With its own in-house artificial intelligence (AI) team, Dave van Niekerk, CEO of MyBucks, explains that by using classification or grouping algorithms within AI, they can identify fraudulent behaviour.
As an increasing number of consumers take to transacting online, so grows the opportunity for tech-savvy fraudsters to use ever evolving ways of stealing identities to financially exploit unsuspecting consumers. Local South African statistics indicate that an identity is stolen as often as every 29 seconds.
“Our fraud detection engine has for the last three months, already prevented more than 1500 fraudulent loan applications and continues to inhibit the registration of stolen identities every day. Because our business model is digital, we do not have face time with the client, we can remove emotional bias, and it forces us to analyse every bit of data we can obtain.
“Since transactions are conducted solely online, we don’t see the client, and thus don’t know who we’re interacting with. We, therefore, need an advanced model that through capturing a lot of data can detect patterns almost like a finger print,” van Niekerk explains.
In most instances, van Niekerk says, fraudulent activity involves fraudsters creating accounts with stolen identities where the accounts remain dormant until they find a loophole and then activate accounts to exploit that loophole.
“Our fraud detection engine uses an algorithm to analyse the data that is captured when clients interact with our channels. It then connects clients through shared online behaviour patterns such as bank accounts, IP addresses and typical email addresses for instance.
“If the data patterns deviate from the norm it then raises a flag as to possible fraudulent activity.

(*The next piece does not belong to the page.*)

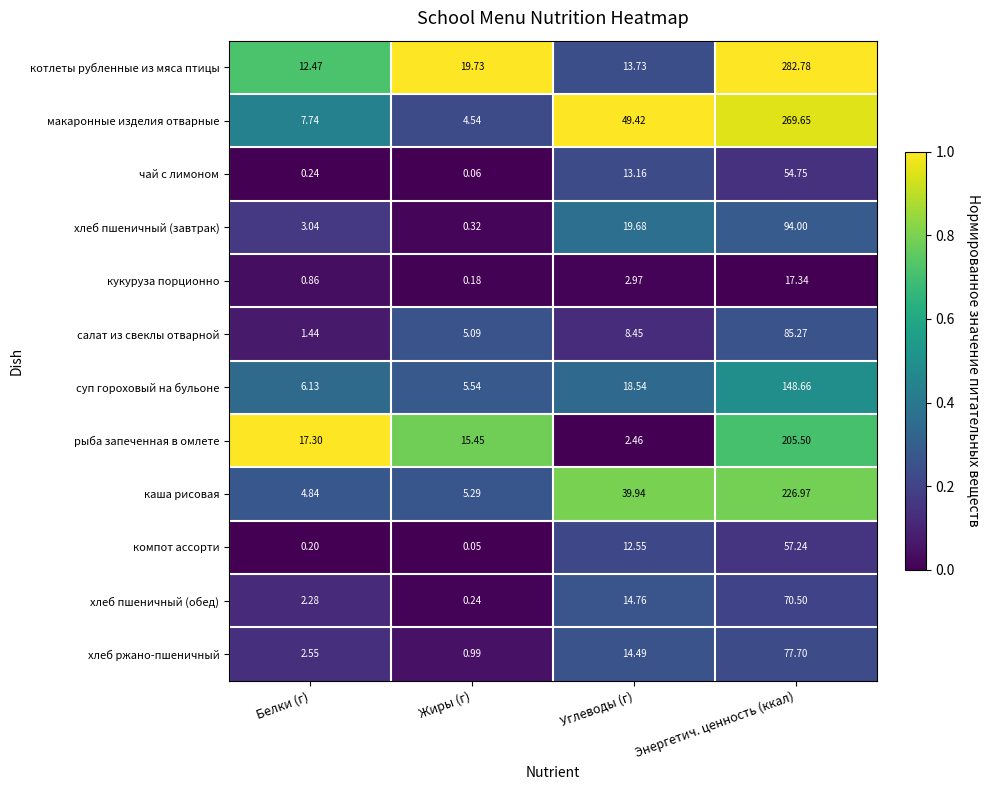

At which label does хлеб пшеничный (завтрак) first exceed 19?

Углеводы (г)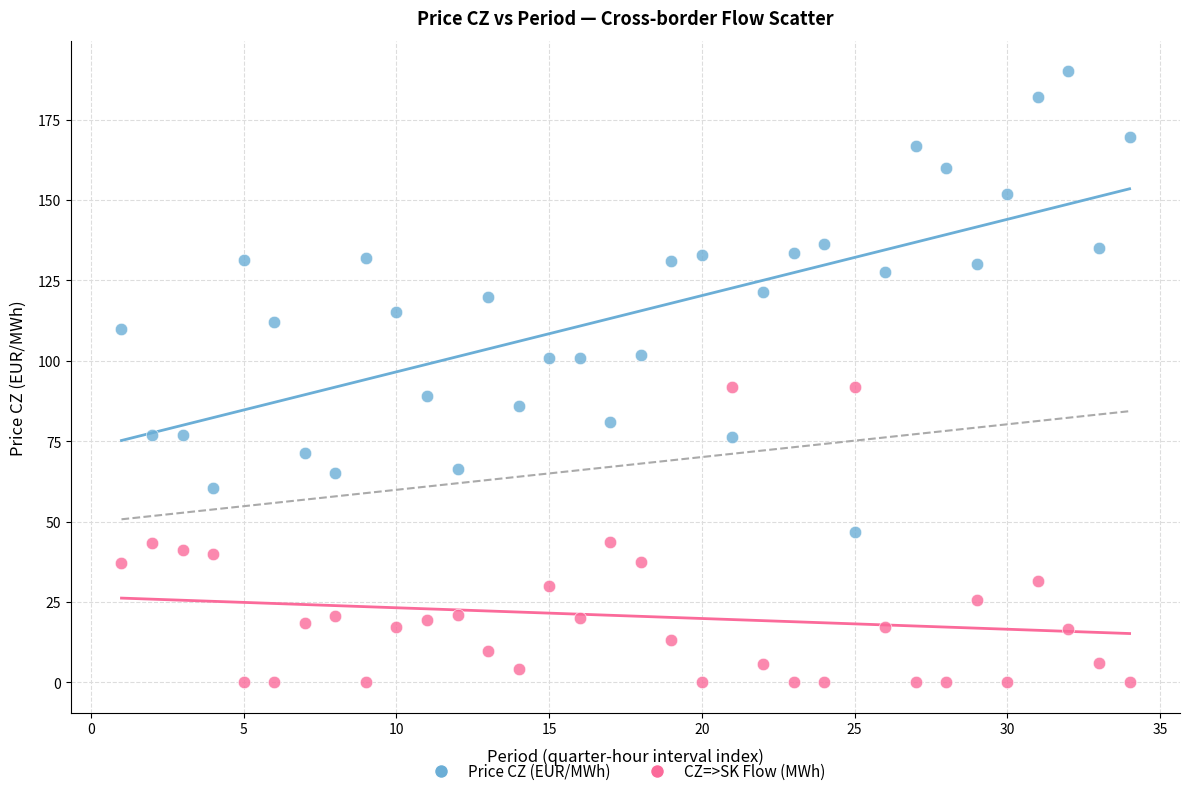

Which series has the largest Y range (max minus min)?

Price CZ (EUR/MWh)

For example, the algorithm will pick up the time spent on completing a registration something which fraudsters typically do very quickly and often use keyboard shortcuts like CTRL-V.
“However, when it comes to blacklisting clients, while the engine will bring up an alert when a breach is detected, the breach does go to a credit officer for further investigation and, if need be, certain cases are taken further to the police to investigate,” he explains.
Over time, van Niekerk says clients that behave similarly to fraudsters will be grouped with known fraudsters.
“We are currently in the process of capturing as much information as possible. We want to be able to take as much information we can into account when categorising clients. In its simplest form, the engine’s functionality is about detecting similarities, which is much harder than detecting equality,” he adds.
Going forward, van Niekerk says they are in the process of developing facial recognition algorithms that will be incorporated into the fraud prevention system.
“Most European markets currently require copies of photo identity documents, and as such we are in the process of developing facial recognition algorithms to address this requirement.
“A longer-term goal is to add biometric verification using facial recognition to our mobile applications. This can be very useful in African countries where national ID systems are non-existent or poorly functional.
“At the end of the day, it’s about leveraging technology to enable us to provide faster and more efficient financial services to clients. However, at the same time, we want to ensure we mitigate all possible risk when it comes to potential fraud, and by using the benefits of big data analytics to our advantage, we are confident we will continue to make ongoing inroads into minimising and eventually eradicating it all together,” he adds.